▸ **Your instructions**
Reproduce the following lines word for word, leaving the pictures out of your answer.
[Information given — start]
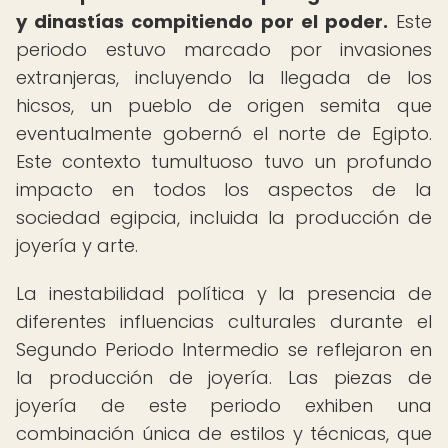
y dinastías compitiendo por el poder.
Este
periodo estuvo marcado por invasiones
extranjeras, incluyendo la llegada de los
hicsos, un pueblo de origen semita que
eventualmente gobernó el norte de Egipto.
Este contexto tumultuoso tuvo un profundo
impacto en todos los aspectos de la
sociedad egipcia, incluida la producción de
joyería y arte.
La inestabilidad política y la presencia de
diferentes influencias culturales durante el
Segundo Periodo Intermedio se reflejaron en
la producción de joyería. Las piezas de
joyería de este periodo exhiben una
combinación única de estilos y técnicas, que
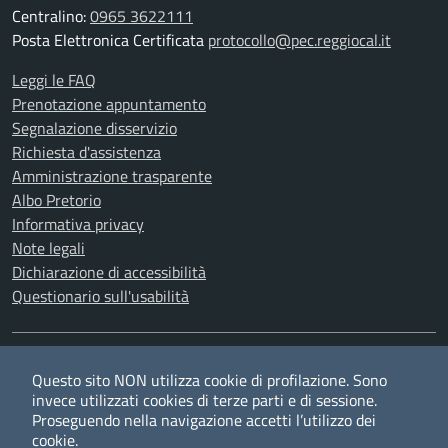
Centralino:
0965 3622111
Posta Elettronica Certificata
protocollo@pec.reggiocal.it
Leggi le FAQ
Prenotazione appuntamento
Segnalazione disservizio
Richiesta d'assistenza
Amministrazione trasparente
Albo Pretorio
Informativa privacy
Note legali
Dichiarazione di accessibilità
Questionario sull'usabilità
SEGUICI SU
Questo sito NON utilizza cookie di profilazione. Sono
Twitter
Facebook
YouTube
RSS
invece utilizzati cookies di terze parti e di sessione.
Proseguendo nella navigazione accetti l’utilizzo dei
cookie.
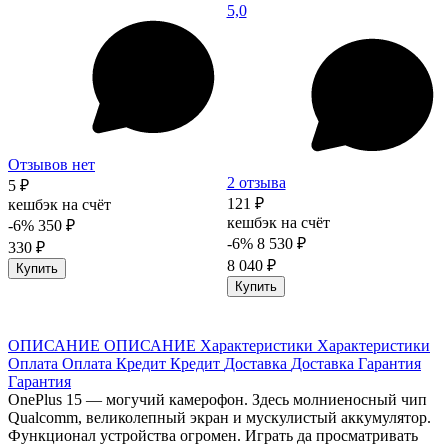
5,0
Отзывов нет
2 отзыва
5 ₽
121 ₽
кешбэк на счёт
кешбэк на счёт
-6%
350 ₽
-6%
8 530 ₽
330 ₽
8 040 ₽
Купить
Купить
ОПИСАНИЕ
ОПИСАНИЕ
Характеристики
Характеристики
Оплата
Оплата
Кредит
Кредит
Доставка
Доставка
Гарантия
Гарантия
OnePlus 15 — могучий камерофон. Здесь молниеносный чип
Qualcomm, великолепный экран и мускулистый аккумулятор.
Функционал устройства огромен. Играть да просматривать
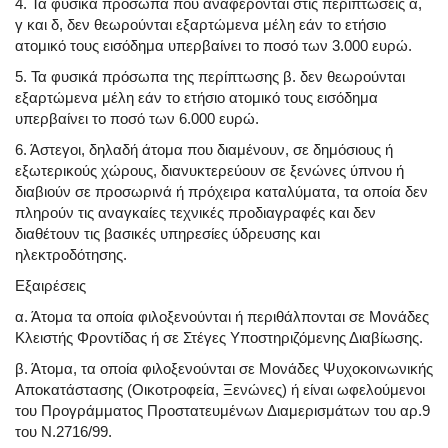
4. Τα φυσικά πρόσωπα που αναφέρονται στις περιπτώσεις α,
γ και δ, δεν θεωρούνται εξαρτώμενα μέλη εάν το ετήσιο
ατομικό τους εισόδημα υπερβαίνει το ποσό των 3.000 ευρώ.
5. Τα φυσικά πρόσωπα της περίπτωσης β. δεν θεωρούνται
εξαρτώμενα μέλη εάν το ετήσιο ατομικό τους εισόδημα
υπερβαίνει το ποσό των 6.000 ευρώ.
6. Άστεγοι, δηλαδή άτομα που διαμένουν, σε δημόσιους ή
εξωτερικούς χώρους, διανυκτερεύουν σε ξενώνες ύπνου ή
διαβιούν σε προσωρινά ή πρόχειρα καταλύματα, τα οποία δεν
πληρούν τις αναγκαίες τεχνικές προδιαγραφές και δεν
διαθέτουν τις βασικές υπηρεσίες ύδρευσης και
ηλεκτροδότησης.
Εξαιρέσεις
α. Άτομα τα οποία φιλοξενούνται ή περιθάλπονται σε Μονάδες
Κλειστής Φροντίδας ή σε Στέγες Υποστηριζόμενης Διαβίωσης.
β. Άτομα, τα οποία φιλοξενούνται σε Μονάδες Ψυχοκοινωνικής
Αποκατάστασης (Οικοτροφεία, Ξενώνες) ή είναι ωφελούμενοι
του Προγράμματος Προστατευμένων Διαμερισμάτων του αρ.9
του Ν.2716/99.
[Information given — finish]
▸ **Answer below**
y dinastías compitiendo por el poder.
Este
periodo estuvo marcado por invasiones
extranjeras, incluyendo la llegada de los
hicsos, un pueblo de origen semita que
eventualmente gobernó el norte de Egipto.
Este contexto tumultuoso tuvo un profundo
impacto en todos los aspectos de la
sociedad egipcia, incluida la producción de
joyería y arte.
La inestabilidad política y la presencia de
diferentes influencias culturales durante el
Segundo Periodo Intermedio se reflejaron en
la producción de joyería. Las piezas de
joyería de este periodo exhiben una
combinación única de estilos y técnicas, que
Centralino:
0965 3622111
Posta Elettronica Certificata
protocollo@pec.reggiocal.it
Leggi le FAQ
Prenotazione appuntamento
Segnalazione disservizio
Richiesta d'assistenza
Amministrazione trasparente
Albo Pretorio
Informativa privacy
Note legali
Dichiarazione di accessibilità
Questionario sull'usabilità
SEGUICI SU
Questo sito NON utilizza cookie di profilazione. Sono
Twitter
Facebook
YouTube
RSS
invece utilizzati cookies di terze parti e di sessione.
Proseguendo nella navigazione accetti l’utilizzo dei
cookie.
5,0
Отзывов нет
2 отзыва
5 ₽
121 ₽
кешбэк на счёт
кешбэк на счёт
-6%
350 ₽
-6%
8 530 ₽
330 ₽
8 040 ₽
Купить
Купить
ОПИСАНИЕ
ОПИСАНИЕ
Характеристики
Характеристики
Оплата
Оплата
Кредит
Кредит
Доставка
Доставка
Гарантия
Гарантия
OnePlus 15 — могучий камерофон. Здесь молниеносный чип
Qualcomm, великолепный экран и мускулистый аккумулятор.
Функционал устройства огромен. Играть да просматривать
4. Τα φυσικά πρόσωπα που αναφέρονται στις περιπτώσεις α,
γ και δ, δεν θεωρούνται εξαρτώμενα μέλη εάν το ετήσιο
ατομικό τους εισόδημα υπερβαίνει το ποσό των 3.000 ευρώ.
5. Τα φυσικά πρόσωπα της περίπτωσης β. δεν θεωρούνται
εξαρτώμενα μέλη εάν το ετήσιο ατομικό τους εισόδημα
υπερβαίνει το ποσό των 6.000 ευρώ.
6. Άστεγοι, δηλαδή άτομα που διαμένουν, σε δημόσιους ή
εξωτερικούς χώρους, διανυκτερεύουν σε ξενώνες ύπνου ή
διαβιούν σε προσωρινά ή πρόχειρα καταλύματα, τα οποία δεν
πληρούν τις αναγκαίες τεχνικές προδιαγραφές και δεν
διαθέτουν τις βασικές υπηρεσίες ύδρευσης και
ηλεκτροδότησης.
Εξαιρέσεις
α. Άτομα τα οποία φιλοξενούνται ή περιθάλπονται σε Μονάδες
Κλειστής Φροντίδας ή σε Στέγες Υποστηριζόμενης Διαβίωσης.
β. Άτομα, τα οποία φιλοξενούνται σε Μονάδες Ψυχοκοινωνικής
Αποκατάστασης (Οικοτροφεία, Ξενώνες) ή είναι ωφελούμενοι
του Προγράμματος Προστατευμένων Διαμερισμάτων του αρ.9
του Ν.2716/99.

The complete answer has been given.